* _Instructions to follow_
Some entries follow. Reproduce exactly the lines starting at the one with "- [3. Generation" and stopping after the one with "a prediction model".

[Plain-text document sources]
__________

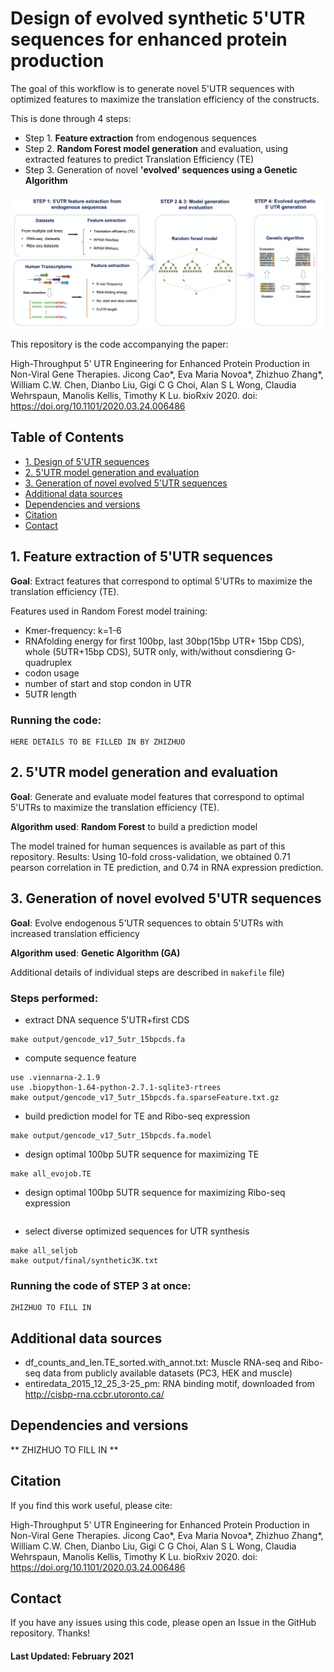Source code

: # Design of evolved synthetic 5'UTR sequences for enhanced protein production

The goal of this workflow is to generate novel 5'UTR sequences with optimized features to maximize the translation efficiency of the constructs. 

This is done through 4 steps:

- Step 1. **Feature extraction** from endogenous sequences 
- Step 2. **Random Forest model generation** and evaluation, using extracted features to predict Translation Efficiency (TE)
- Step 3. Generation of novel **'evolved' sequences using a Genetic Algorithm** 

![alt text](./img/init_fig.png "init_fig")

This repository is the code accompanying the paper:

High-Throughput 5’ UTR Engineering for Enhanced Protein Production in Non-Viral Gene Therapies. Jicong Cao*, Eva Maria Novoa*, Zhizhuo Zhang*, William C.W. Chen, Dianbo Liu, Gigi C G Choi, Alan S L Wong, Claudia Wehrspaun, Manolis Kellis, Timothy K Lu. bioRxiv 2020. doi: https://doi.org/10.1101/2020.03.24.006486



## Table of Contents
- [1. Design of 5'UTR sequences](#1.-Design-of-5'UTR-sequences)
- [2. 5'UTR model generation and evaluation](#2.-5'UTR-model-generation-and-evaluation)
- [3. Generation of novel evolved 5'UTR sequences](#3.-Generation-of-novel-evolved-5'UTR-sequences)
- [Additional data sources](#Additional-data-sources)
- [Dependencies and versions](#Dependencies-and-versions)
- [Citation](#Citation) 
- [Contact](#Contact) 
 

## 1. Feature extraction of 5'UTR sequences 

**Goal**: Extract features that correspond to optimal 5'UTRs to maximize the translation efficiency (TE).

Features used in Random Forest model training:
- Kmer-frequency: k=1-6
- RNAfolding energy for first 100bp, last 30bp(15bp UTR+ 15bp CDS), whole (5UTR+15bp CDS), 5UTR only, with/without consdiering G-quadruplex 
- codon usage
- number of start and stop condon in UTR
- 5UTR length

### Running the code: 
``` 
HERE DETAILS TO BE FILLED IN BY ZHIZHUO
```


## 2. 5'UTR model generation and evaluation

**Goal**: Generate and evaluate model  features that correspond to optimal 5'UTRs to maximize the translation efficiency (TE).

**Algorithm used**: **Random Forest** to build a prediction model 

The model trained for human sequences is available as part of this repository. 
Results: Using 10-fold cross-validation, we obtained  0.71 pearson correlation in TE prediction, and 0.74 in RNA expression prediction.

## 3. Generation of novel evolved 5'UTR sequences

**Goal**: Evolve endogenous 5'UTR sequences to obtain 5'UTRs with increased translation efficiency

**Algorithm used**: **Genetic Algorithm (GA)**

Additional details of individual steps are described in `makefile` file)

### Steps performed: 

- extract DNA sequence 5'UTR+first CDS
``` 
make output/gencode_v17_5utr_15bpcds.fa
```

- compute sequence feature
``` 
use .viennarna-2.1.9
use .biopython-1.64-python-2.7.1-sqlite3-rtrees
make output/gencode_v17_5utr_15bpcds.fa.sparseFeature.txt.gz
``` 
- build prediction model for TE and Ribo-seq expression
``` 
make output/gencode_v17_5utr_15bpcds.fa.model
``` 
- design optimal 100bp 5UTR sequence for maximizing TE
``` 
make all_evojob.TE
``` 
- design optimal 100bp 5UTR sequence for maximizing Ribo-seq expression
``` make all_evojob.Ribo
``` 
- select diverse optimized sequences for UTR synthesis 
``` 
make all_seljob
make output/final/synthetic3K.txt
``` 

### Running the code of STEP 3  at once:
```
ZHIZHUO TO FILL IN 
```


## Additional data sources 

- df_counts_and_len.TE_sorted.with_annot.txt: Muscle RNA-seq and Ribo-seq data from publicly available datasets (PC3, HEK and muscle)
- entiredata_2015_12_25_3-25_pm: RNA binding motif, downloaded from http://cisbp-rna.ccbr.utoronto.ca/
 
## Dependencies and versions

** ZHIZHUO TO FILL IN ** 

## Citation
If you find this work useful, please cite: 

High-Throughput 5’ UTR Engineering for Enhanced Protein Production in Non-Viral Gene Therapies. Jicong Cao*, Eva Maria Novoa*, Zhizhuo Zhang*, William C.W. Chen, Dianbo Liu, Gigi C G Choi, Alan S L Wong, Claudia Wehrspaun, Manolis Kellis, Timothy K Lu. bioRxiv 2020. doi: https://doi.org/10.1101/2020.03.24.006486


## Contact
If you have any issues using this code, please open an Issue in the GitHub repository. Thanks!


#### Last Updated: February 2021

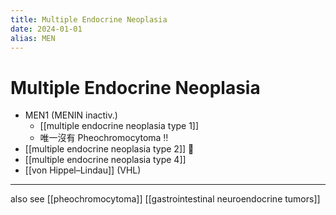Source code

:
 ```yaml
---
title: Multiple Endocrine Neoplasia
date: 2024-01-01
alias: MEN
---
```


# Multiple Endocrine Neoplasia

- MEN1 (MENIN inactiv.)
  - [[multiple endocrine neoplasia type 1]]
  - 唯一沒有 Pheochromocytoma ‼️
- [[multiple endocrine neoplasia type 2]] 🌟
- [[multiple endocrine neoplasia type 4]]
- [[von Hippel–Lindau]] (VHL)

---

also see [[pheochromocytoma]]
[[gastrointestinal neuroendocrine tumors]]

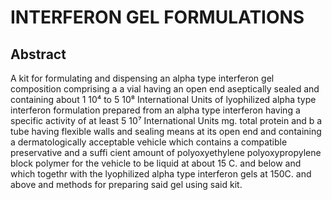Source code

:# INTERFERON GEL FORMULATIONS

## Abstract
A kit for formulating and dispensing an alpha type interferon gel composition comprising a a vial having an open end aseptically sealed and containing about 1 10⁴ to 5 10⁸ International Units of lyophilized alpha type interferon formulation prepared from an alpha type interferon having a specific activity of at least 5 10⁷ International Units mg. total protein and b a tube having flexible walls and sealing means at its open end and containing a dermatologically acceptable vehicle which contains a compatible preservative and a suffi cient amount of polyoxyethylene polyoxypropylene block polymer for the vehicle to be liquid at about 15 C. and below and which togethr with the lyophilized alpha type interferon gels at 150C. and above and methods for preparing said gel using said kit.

__________

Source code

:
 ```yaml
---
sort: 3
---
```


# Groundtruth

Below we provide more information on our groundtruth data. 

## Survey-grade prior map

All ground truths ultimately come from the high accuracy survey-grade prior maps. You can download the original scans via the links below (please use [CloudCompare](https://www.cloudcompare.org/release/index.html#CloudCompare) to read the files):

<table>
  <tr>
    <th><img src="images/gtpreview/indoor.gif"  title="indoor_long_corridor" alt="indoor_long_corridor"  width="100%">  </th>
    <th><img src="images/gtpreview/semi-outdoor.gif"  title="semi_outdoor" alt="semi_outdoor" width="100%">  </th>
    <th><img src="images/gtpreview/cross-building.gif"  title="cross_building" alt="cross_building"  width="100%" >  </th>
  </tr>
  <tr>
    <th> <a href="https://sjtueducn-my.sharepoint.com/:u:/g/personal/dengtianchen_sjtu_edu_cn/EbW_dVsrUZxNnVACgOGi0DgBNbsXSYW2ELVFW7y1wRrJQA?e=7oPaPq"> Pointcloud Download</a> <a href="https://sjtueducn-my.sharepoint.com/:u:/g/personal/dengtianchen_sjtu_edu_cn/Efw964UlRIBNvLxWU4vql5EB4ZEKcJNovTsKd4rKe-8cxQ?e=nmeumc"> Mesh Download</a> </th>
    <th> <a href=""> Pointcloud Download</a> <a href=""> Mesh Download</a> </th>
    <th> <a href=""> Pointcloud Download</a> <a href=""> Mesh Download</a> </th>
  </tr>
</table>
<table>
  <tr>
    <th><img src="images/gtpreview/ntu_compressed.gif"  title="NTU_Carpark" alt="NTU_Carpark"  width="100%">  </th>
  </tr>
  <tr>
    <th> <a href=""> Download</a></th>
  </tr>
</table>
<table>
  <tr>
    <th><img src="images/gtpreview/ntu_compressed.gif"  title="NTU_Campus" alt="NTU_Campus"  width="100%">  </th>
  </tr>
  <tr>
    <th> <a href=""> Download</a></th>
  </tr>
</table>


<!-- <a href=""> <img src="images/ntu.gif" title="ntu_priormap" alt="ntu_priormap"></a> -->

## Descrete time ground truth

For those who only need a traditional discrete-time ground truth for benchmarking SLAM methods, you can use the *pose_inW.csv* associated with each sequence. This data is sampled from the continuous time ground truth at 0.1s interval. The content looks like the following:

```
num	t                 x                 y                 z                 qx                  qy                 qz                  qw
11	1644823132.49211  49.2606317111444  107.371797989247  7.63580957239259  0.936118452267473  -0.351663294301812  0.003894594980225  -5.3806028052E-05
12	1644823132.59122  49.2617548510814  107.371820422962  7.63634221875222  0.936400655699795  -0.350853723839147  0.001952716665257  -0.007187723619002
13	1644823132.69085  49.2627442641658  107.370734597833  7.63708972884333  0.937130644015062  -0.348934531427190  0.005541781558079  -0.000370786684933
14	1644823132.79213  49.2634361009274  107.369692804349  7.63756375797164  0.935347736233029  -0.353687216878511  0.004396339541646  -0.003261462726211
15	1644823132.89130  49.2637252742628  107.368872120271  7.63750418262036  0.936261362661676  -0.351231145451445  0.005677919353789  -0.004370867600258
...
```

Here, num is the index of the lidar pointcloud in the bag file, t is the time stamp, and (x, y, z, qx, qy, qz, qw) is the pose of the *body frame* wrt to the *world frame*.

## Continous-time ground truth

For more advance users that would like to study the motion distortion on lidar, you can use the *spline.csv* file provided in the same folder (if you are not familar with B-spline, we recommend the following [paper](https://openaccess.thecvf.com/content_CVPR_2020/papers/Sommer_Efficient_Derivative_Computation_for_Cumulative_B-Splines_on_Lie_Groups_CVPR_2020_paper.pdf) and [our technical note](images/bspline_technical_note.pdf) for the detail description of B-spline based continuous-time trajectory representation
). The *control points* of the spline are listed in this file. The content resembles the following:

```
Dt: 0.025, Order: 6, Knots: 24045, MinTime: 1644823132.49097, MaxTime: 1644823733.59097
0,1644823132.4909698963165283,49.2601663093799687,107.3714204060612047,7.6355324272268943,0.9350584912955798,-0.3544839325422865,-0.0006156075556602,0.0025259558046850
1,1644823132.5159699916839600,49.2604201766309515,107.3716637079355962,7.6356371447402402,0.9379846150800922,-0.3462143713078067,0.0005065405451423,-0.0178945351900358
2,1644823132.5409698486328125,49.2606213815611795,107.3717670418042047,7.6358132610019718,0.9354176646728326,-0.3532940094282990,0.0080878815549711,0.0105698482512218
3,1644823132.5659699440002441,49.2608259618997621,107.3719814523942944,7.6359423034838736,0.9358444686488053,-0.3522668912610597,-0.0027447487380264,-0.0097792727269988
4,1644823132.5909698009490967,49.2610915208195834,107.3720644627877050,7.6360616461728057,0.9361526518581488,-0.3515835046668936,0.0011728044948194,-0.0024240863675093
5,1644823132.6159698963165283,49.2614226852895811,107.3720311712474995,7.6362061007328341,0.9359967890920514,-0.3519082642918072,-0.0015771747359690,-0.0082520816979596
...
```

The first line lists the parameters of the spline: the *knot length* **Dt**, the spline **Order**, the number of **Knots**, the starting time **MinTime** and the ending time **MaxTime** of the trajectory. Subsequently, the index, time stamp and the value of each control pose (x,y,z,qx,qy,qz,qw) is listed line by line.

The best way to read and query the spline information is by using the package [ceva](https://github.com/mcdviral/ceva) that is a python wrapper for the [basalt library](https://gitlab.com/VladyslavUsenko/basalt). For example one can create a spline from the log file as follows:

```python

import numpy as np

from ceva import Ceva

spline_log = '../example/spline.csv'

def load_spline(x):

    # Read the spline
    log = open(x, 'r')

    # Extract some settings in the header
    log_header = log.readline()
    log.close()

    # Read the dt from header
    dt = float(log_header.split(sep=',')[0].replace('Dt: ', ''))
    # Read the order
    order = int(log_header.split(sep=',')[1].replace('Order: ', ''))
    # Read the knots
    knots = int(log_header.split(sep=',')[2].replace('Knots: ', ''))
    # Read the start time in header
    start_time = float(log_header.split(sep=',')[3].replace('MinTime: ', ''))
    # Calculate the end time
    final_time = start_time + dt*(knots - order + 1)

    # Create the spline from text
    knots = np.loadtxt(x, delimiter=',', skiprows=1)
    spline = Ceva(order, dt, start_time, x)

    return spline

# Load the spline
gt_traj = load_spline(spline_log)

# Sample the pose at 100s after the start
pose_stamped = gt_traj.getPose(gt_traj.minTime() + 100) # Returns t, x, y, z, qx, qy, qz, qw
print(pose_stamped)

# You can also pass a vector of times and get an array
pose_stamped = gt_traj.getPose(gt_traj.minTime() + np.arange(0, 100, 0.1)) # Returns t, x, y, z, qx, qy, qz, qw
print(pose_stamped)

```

__________

* _Result_
- [3. Generation of novel evolved 5'UTR sequences](#3.-Generation-of-novel-evolved-5'UTR-sequences)
- [Additional data sources](#Additional-data-sources)
- [Dependencies and versions](#Dependencies-and-versions)
- [Citation](#Citation) 
- [Contact](#Contact) 
 

## 1. Feature extraction of 5'UTR sequences 

**Goal**: Extract features that correspond to optimal 5'UTRs to maximize the translation efficiency (TE).

Features used in Random Forest model training:
- Kmer-frequency: k=1-6
- RNAfolding energy for first 100bp, last 30bp(15bp UTR+ 15bp CDS), whole (5UTR+15bp CDS), 5UTR only, with/without consdiering G-quadruplex 
- codon usage
- number of start and stop condon in UTR
- 5UTR length

### Running the code: 
``` 
HERE DETAILS TO BE FILLED IN BY ZHIZHUO
```


## 2. 5'UTR model generation and evaluation

**Goal**: Generate and evaluate model  features that correspond to optimal 5'UTRs to maximize the translation efficiency (TE).

**Algorithm used**: **Random Forest** to build a prediction model 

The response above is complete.